*** Opening of The data ***

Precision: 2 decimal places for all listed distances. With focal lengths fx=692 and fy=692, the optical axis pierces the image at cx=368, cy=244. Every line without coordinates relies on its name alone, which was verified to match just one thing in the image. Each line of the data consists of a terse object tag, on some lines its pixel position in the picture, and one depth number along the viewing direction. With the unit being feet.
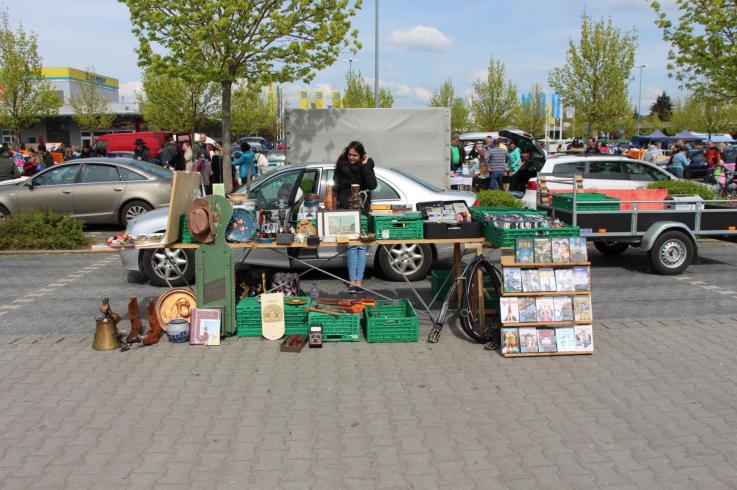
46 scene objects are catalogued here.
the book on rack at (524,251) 20.54
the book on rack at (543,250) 20.65
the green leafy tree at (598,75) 99.45
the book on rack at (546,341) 20.75
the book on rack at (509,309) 20.46
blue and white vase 22.15
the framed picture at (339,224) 22.17
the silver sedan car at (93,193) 48.88
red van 114.52
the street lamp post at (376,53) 90.74
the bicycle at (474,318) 21.71
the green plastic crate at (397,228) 22.15
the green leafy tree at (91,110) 155.02
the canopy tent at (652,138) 166.20
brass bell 21.63
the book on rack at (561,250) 20.76
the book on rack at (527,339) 20.70
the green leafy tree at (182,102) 112.57
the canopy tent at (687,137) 158.97
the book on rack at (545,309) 20.59
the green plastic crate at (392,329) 22.13
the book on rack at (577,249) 20.84
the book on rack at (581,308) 20.74
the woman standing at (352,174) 27.25
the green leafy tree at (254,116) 143.25
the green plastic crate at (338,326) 22.15
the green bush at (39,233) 41.55
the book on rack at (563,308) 20.67
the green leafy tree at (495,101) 164.25
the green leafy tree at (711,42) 54.08
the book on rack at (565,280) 20.76
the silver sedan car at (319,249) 30.76
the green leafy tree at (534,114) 186.91
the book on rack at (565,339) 20.83
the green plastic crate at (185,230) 22.40
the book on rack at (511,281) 20.52
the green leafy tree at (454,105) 191.62
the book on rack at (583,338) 20.88
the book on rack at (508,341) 20.67
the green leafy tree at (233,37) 48.88
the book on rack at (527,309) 20.57
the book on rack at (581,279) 20.83
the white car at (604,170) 50.35
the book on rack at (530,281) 20.61
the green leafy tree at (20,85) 99.81
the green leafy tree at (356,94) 149.27
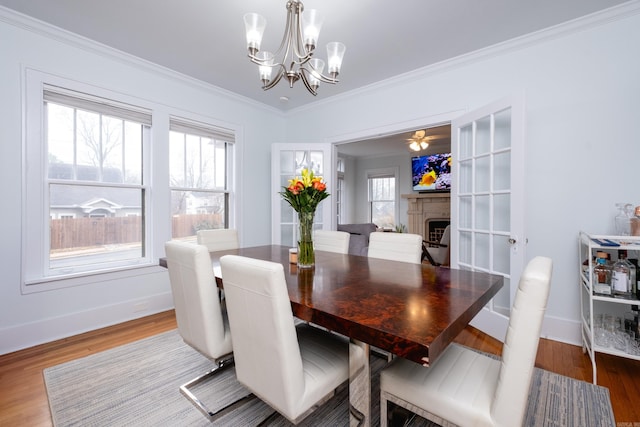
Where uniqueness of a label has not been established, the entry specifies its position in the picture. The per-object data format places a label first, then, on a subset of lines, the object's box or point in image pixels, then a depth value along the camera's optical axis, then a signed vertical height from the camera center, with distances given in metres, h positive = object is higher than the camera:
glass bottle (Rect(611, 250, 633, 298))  1.86 -0.42
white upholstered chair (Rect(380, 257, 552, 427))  0.90 -0.65
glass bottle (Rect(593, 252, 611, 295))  1.92 -0.45
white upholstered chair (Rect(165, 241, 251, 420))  1.44 -0.48
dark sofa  3.78 -0.35
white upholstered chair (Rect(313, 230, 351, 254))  2.59 -0.27
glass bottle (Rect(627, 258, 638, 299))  1.87 -0.45
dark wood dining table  0.91 -0.38
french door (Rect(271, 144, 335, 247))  4.00 +0.57
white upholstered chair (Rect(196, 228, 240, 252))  2.63 -0.26
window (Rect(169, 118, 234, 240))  3.41 +0.44
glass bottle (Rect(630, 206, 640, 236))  1.91 -0.07
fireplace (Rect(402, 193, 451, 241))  6.32 -0.03
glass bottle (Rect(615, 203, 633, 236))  2.03 -0.05
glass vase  1.85 -0.19
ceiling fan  5.06 +1.39
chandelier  1.62 +1.02
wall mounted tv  6.28 +0.90
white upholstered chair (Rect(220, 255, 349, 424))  1.04 -0.53
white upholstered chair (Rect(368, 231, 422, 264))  2.11 -0.27
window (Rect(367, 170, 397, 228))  7.25 +0.37
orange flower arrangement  1.78 +0.12
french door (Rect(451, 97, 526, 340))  2.26 +0.12
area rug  1.55 -1.13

*** Close of The data ***

Task brief:
The answer must be an exact copy of the entries, with the pictures omitted.

Problem solution:
Precision: 2 decimal places for all listed distances. With focal lengths fx=692 and fy=692, the optical axis pierces the image at cx=368, cy=244. Every line without coordinates relies on its name alone, which was verified to match just one thing in the image. Each line of the data consists of a terse object tag, on some lines its pixel position in the picture, and one depth number along the viewing direction. With the unit being feet.
46 scene objects are catalogued here.
the book on rack at (524,251) 20.54
the book on rack at (543,250) 20.65
the green leafy tree at (598,75) 99.45
the book on rack at (546,341) 20.75
the book on rack at (509,309) 20.46
blue and white vase 22.15
the framed picture at (339,224) 22.17
the silver sedan car at (93,193) 48.88
red van 114.52
the street lamp post at (376,53) 90.74
the bicycle at (474,318) 21.71
the green plastic crate at (397,228) 22.15
the green leafy tree at (91,110) 155.02
the canopy tent at (652,138) 166.20
brass bell 21.63
the book on rack at (561,250) 20.76
the book on rack at (527,339) 20.70
the green leafy tree at (182,102) 112.57
the canopy tent at (687,137) 158.97
the book on rack at (545,309) 20.59
the green plastic crate at (392,329) 22.13
the book on rack at (577,249) 20.84
the book on rack at (581,308) 20.74
the woman standing at (352,174) 27.25
the green leafy tree at (254,116) 143.25
the green plastic crate at (338,326) 22.15
the green bush at (39,233) 41.55
the book on rack at (563,308) 20.67
the green leafy tree at (495,101) 164.25
the green leafy tree at (711,42) 54.08
the book on rack at (565,280) 20.76
the silver sedan car at (319,249) 30.76
the green leafy tree at (534,114) 186.91
the book on rack at (565,339) 20.83
the green plastic crate at (185,230) 22.40
the book on rack at (511,281) 20.52
the green leafy tree at (454,105) 191.62
the book on rack at (583,338) 20.88
the book on rack at (508,341) 20.67
the green leafy tree at (233,37) 48.88
the book on rack at (527,309) 20.57
the book on rack at (581,279) 20.83
the white car at (604,170) 50.35
the book on rack at (530,281) 20.61
the green leafy tree at (20,85) 99.81
the green leafy tree at (356,94) 149.27
Where uniqueness of a label has not been established, the entry specifies its position in the picture. The per-object data format places a label first, then, on a subset of lines, the object's box or point in image pixels, then a depth value along the camera's optical axis, then a signed vertical height from the camera center, with distances given in metres, h positive = object is higher than the camera:
glass bottle (Rect(611, 250, 633, 298))  1.86 -0.42
white upholstered chair (Rect(380, 257, 552, 427))  0.90 -0.65
glass bottle (Rect(593, 252, 611, 295))  1.92 -0.45
white upholstered chair (Rect(165, 241, 251, 420))  1.44 -0.48
dark sofa  3.78 -0.35
white upholstered chair (Rect(313, 230, 351, 254))  2.59 -0.27
glass bottle (Rect(627, 258, 638, 299))  1.87 -0.45
dark wood dining table  0.91 -0.38
french door (Rect(271, 144, 335, 247))  4.00 +0.57
white upholstered chair (Rect(196, 228, 240, 252))  2.63 -0.26
window (Rect(169, 118, 234, 240))  3.41 +0.44
glass bottle (Rect(630, 206, 640, 236))  1.91 -0.07
fireplace (Rect(402, 193, 451, 241))  6.32 -0.03
glass bottle (Rect(615, 203, 633, 236))  2.03 -0.05
glass vase  1.85 -0.19
ceiling fan  5.06 +1.39
chandelier  1.62 +1.02
wall mounted tv  6.28 +0.90
white upholstered chair (Rect(220, 255, 349, 424))  1.04 -0.53
white upholstered chair (Rect(368, 231, 422, 264))  2.11 -0.27
window (Rect(367, 170, 397, 228))  7.25 +0.37
orange flower arrangement  1.78 +0.12
french door (Rect(451, 97, 526, 340))  2.26 +0.12
area rug  1.55 -1.13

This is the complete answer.